## [TASK REQUIREMENTS]
Go through the data and copy each line that holds "weights".

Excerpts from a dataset
================

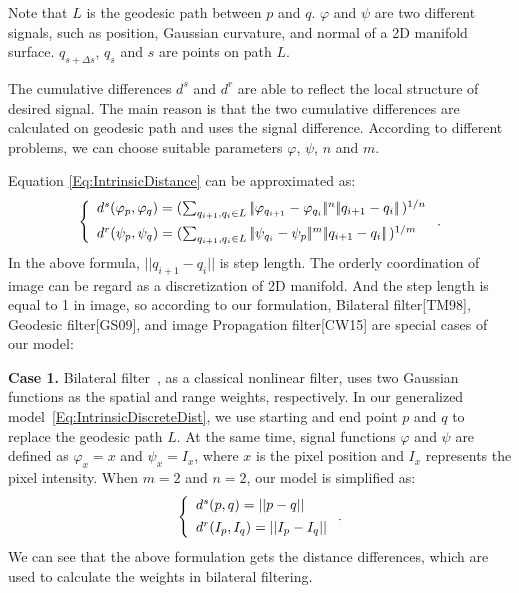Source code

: Note that $L$ is the geodesic path between $p$ and $q$.
$\varphi$ and $\psi$ are two different signals, such as position, Gaussian curvature, and normal of a 2D manifold surface.
$q_{s + \Delta{s}}$, $q_s$ and $s$ are points on path $L$.

The cumulative differences $d^s$ and $d^r$ are able to reflect the local structure of desired signal.
The main reason is that the two cumulative differences are calculated on geodesic path and uses the signal difference.
According to different problems, we can choose suitable parameters $\varphi$, $\psi$, $n$ and $m$.

Equation \ref{Eq:IntrinsicDistance} can be approximated as:
 \begin{equation}
 \label{Eq:IntrinsicDiscreteDist}
 \left \{
 \begin{array}{ll}
        d^{s}(\varphi_p, \varphi_q) = (\sum_{q_{i+1}, q_i \in{L}}|\!|\varphi_{q_{i+1}} - \varphi_{q_i}|\!|^{n}|\!|q_{i+1} - q_{i}|\!|\,)^{1/n} \vspace{1.5mm}\\
        d^{r}(\psi_p, \psi_q) = (\sum_{q_{i+1}, q_i \in{L}}|\!|\psi_{q_i} - \psi_{p}|\!|^{m}|\!|q_{i+1} - q_{i}|\!|\,)^{1/m}
 \end{array}
 \right. .
 \end{equation}
In the above formula, $|\!|q_{i+1} - q_{i}|\!|$ is step length.
The orderly coordination of image can be regard as a discretization of 2D manifold.
And the step length is equal to 1 in image,
so according to our formulation, Bilateral filter[TM98], Geodesic filter[GS09], and image Propagation filter[CW15] are special cases of our model:

{\bfseries Case 1.}
Bilateral filter~\cite{tomasi1998bilateral}, as a classical nonlinear filter, uses two Gaussian functions as the spatial and range weights, respectively.
In our generalized model~\ref{Eq:IntrinsicDiscreteDist}, we use starting and end point $p$ and $q$ to replace the geodesic path $L$.
At the same time, signal functions $\varphi$ and $\psi$ are defined as $\varphi_{x} = x$ and $\psi_{x} = I_x$,
where $x$ is the pixel position and $I_x$ represents the pixel intensity.
When $m=2$ and $n=2$, our model is simplified as:
\begin{equation}
\label{Eq:BilateralDistance}
\left \{
\begin{array}{ll}
        d^{s}(p, q) = ||p - q|| \vspace{1.5mm}\\
        d^{r}(I_{p}, I_{q}) = || I_{p} - I_{q} || \\
\end{array}
\right. .
\end{equation}
We can see that the above formulation gets the distance differences, which are used to calculate the weights in bilateral filtering.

================

## [REPLY TO THE EXERCISE]
Bilateral filter~\cite{tomasi1998bilateral}, as a classical nonlinear filter, uses two Gaussian functions as the spatial and range weights, respectively.
We can see that the above formulation gets the distance differences, which are used to calculate the weights in bilateral filtering.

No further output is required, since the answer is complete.